== Entries supplied

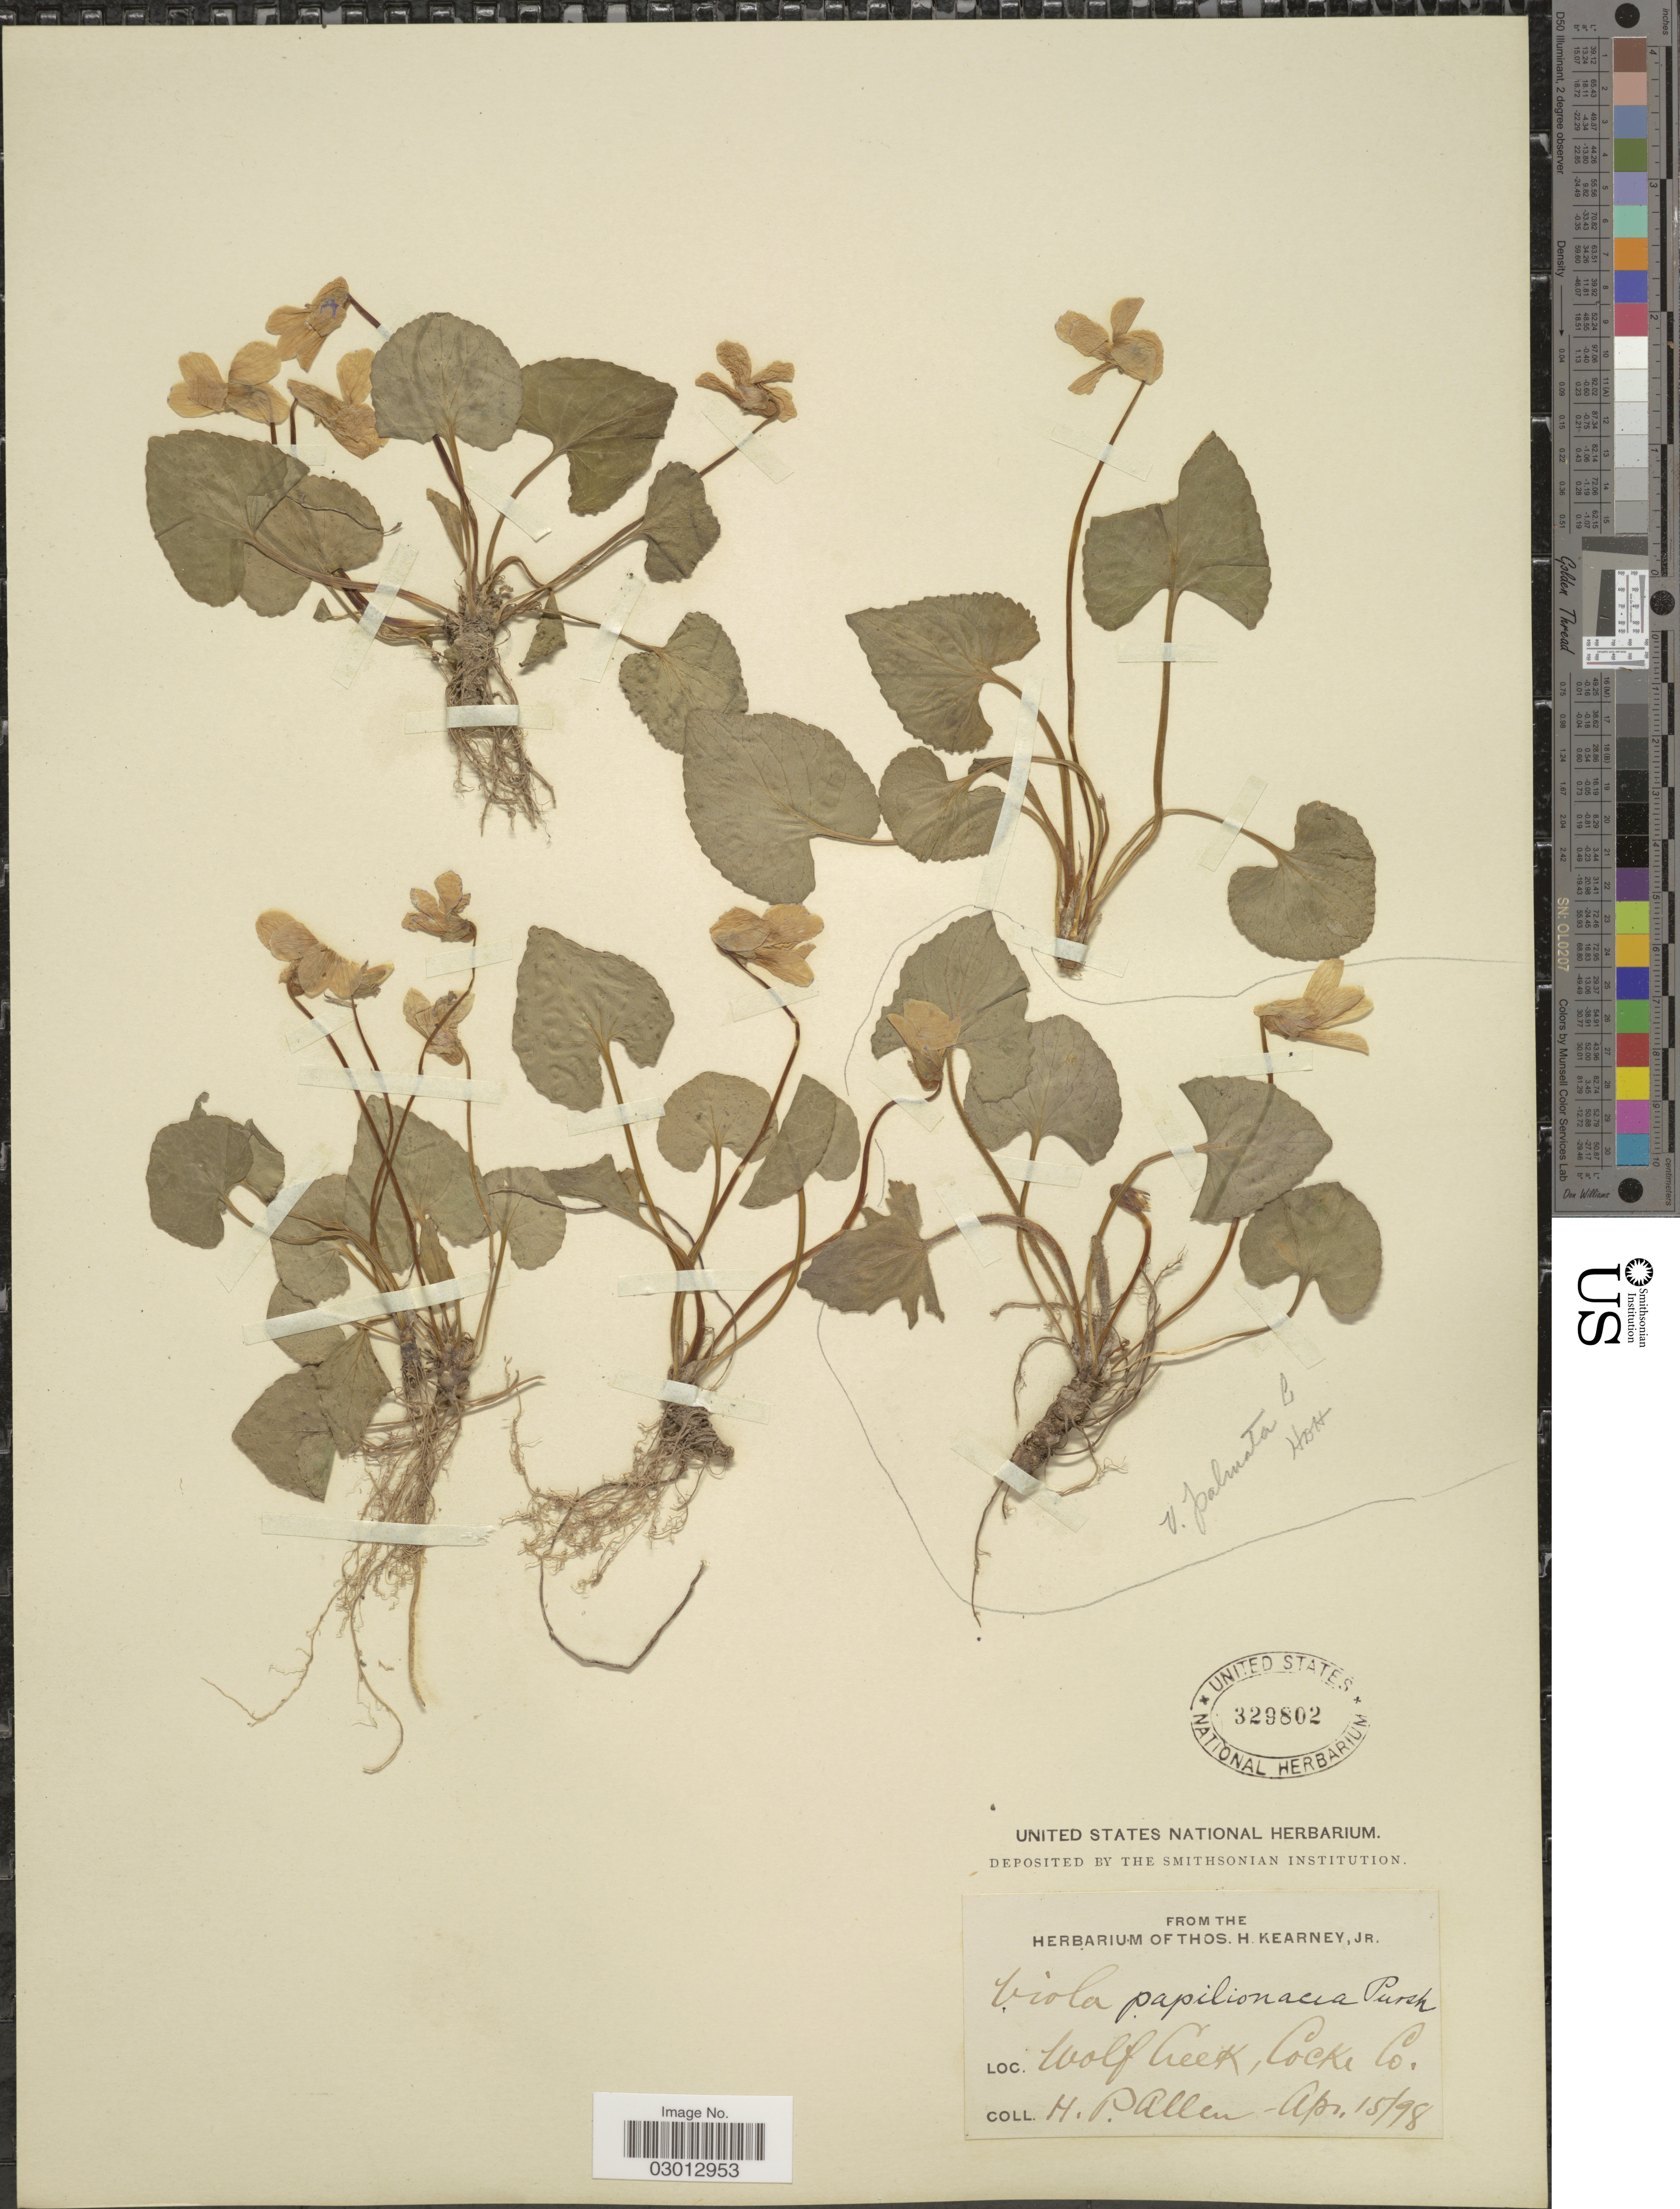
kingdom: Plantae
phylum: Tracheophyta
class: Magnoliopsida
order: Malpighiales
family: Violaceae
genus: Viola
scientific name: Viola papilionacea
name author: Pursh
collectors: H. P. Allen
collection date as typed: Transcribed d/m/y: 15/4/98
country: United States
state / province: Tennessee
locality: Wolf Creek, Cocke Co.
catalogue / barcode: US 329802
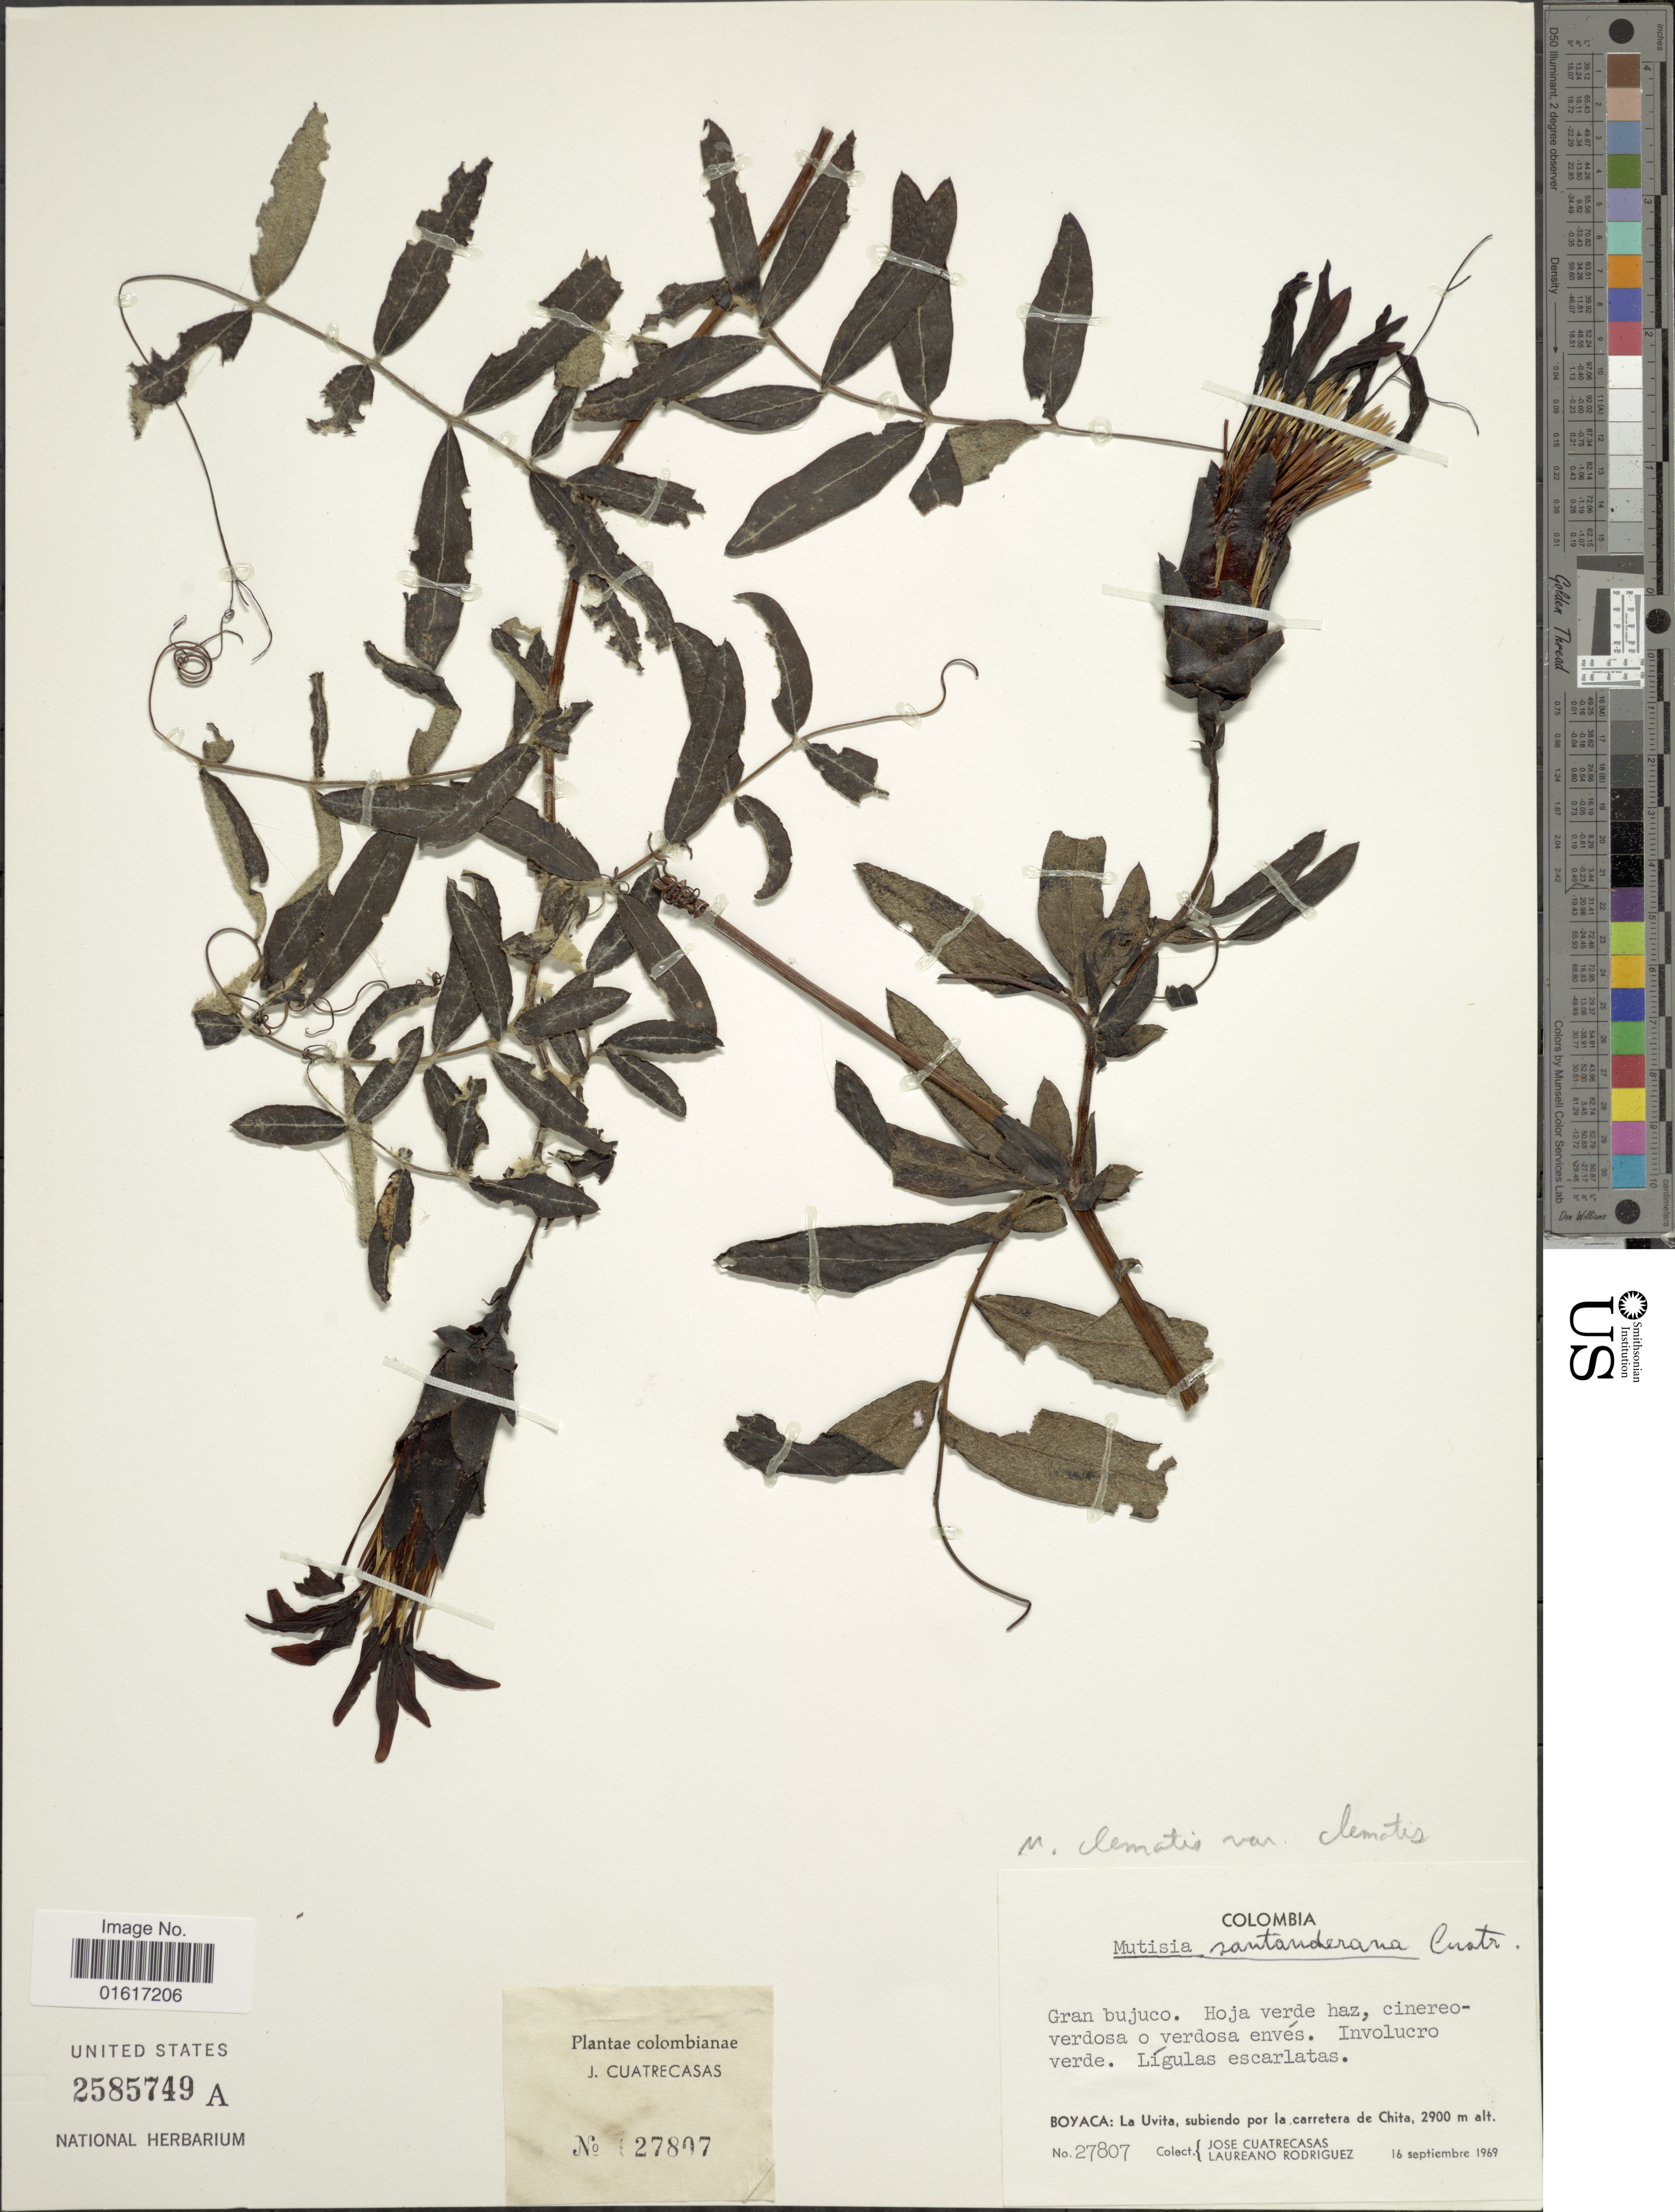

====

— What you will do —
Copy out every line of the items above word for word, leaving out the pictures.

— Answer to this problem —
kingdom: Plantae
phylum: Tracheophyta
class: Magnoliopsida
order: Malpighiales
family: Violaceae
genus: Viola
scientific name: Viola papilionacea
name author: Pursh
collectors: H. P. Allen
collection date as typed: Transcribed d/m/y: 15/4/98
country: United States
state / province: Tennessee
locality: Wolf Creek, Cocke Co.
catalogue / barcode: US 329802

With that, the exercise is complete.